Active Ingredients: Greta Gerwig; Affably casual and emotionally honest
Side Effects: Occasionally over-scripted; Tone of digital B&W images
[Frances Ha plays at the New York Film Festival on September 30th, October 4th and October 10th.]
There’s often a whiff of “1st world problems” in the subgenre of the urban quarter-life crisis dramedy that can be a bit hard to shake. In Frances Ha, a young woman struggles with her relationships with men and her best girlfriends, while also halfheartedly searching for the drive to take the next step into maturity. We know Frances will turn out OK—she’s too smart and plucky not to—but her’s are still relateable and recognizable real-world problems, and I think Frances Ha has the sincerity and conviction to speak to a lot of people.

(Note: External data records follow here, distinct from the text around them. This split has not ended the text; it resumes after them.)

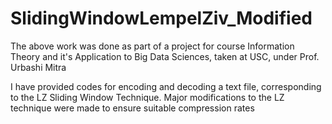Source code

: # SlidingWindowLempelZiv_Modified

The above work was done as part of a project for course Information Theory and it's Application to Big Data Sciences, taken at USC, under Prof. Urbashi Mitra

I have provided codes for encoding and decoding a text file, corresponding to the LZ Sliding Window Technique. Major modifications to the LZ technique were made to ensure suitable
compression rates
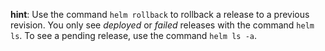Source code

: **hint**: Use the command `helm rollback` to rollback a release to a previous revision.
You only see *deployed* or *failed* releases with the command `helm ls`. To see a pending release, use the command `helm ls -a`.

Between Frances Ha and The Master, the dilemma of rootlessness and apathy seems to be in the air these days, and while the films are tonally very different, both are even-handed and empathetic to their heroes set adrift. Here, director Noah Baumbach has placed Frances’s journey atop a bed of comforting nostalgia, like a warm blanket keeping you from your Sunday morning chores. Shot in black and white, the film’s low-budget, on-location aesthetic takes a cue from the French New Wave, a movement the film often references. It also manages to maintain a spirit of whimsy that is refreshingly grounded in the film’s endearing protagonist. Frances is book-smart and witty, exuberant yet undirected, and Baumbach manages to capture a complete view of the character, good and bad, through his very subjective, cinematically loaded style.

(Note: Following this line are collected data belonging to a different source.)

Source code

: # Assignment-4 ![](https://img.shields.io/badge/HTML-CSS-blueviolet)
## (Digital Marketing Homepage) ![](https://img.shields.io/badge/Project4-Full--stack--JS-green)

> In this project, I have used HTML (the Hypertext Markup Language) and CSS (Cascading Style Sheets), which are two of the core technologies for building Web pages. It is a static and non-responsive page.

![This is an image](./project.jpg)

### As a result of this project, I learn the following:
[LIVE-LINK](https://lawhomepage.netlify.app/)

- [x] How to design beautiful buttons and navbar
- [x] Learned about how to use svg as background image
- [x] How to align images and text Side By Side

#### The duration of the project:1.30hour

But at least half of the credit also goes to co-writer and star Greta Gerwig, who graces nearly every shot of the film. It’s a great performance because it doesn’t feel like a performance at all. She’s incredibly light and natural, but she, like the film she’s in, has the vision to imagine her character in depth, in the context of her specific life and within her specific milieu. That milieu could broadly and imprecisely be defined as “hipster”, which in itself may turn some viewers off. But while Gerwig has the nuance to transcend this label, some supporting performances do resort to generalities. The film’s clever, literate dialogue (someone calls an apartment very “aware of itself”) can be difficult to perform this casually, but when it works, so does the film. It’s funny, inviting and heartfelt in all the right places.
If you’ve ever been disheartened to have to answer that condescending question “so, what do you do these days?” then Frances Ha might speak to your 1st world problems too.